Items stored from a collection
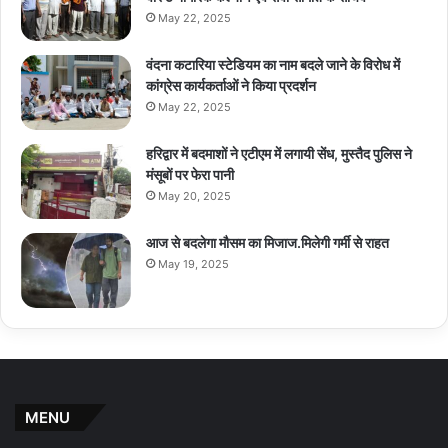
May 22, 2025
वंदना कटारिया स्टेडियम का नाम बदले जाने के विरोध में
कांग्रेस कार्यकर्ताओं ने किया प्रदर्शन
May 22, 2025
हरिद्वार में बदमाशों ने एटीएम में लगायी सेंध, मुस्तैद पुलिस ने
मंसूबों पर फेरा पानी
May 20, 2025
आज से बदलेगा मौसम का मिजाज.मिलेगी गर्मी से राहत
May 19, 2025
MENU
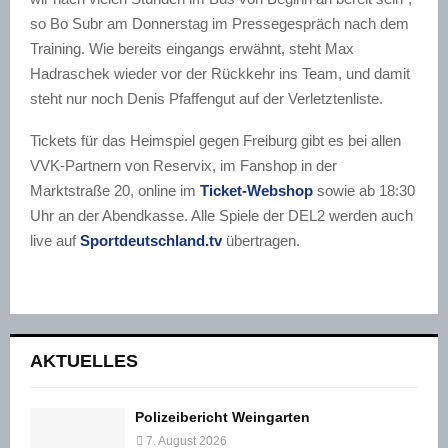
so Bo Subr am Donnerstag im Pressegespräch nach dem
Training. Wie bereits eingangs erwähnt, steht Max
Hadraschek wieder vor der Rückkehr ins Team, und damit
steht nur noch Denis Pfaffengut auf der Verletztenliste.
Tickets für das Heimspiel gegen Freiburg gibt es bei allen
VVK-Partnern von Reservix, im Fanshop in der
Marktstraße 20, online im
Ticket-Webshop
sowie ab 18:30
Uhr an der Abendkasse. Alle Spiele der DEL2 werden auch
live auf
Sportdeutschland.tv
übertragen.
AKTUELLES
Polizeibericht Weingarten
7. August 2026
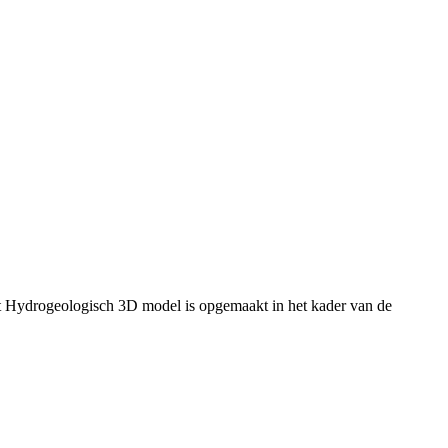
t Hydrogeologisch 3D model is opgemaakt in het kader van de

==

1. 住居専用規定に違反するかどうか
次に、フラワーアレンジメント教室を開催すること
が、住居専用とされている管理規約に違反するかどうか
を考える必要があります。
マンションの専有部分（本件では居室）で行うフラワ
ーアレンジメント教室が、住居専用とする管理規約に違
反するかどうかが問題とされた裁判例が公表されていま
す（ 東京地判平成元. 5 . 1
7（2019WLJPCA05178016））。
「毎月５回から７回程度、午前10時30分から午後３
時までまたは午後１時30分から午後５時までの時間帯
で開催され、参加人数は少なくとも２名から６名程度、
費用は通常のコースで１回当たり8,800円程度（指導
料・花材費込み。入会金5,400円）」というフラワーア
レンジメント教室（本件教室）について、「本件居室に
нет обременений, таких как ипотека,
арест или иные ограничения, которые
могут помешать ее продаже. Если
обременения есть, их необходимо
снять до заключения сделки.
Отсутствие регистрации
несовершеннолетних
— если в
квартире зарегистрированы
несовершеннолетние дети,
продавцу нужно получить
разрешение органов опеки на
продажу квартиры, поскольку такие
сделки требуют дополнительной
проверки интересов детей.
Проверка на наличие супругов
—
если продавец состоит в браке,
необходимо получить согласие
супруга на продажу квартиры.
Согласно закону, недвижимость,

Problem:
Please locate each line in the records that contains the word "сделки" and copy those lines. Capitalization counts.

Response to this exercise:
снять до заключения сделки.
сделки требуют дополнительной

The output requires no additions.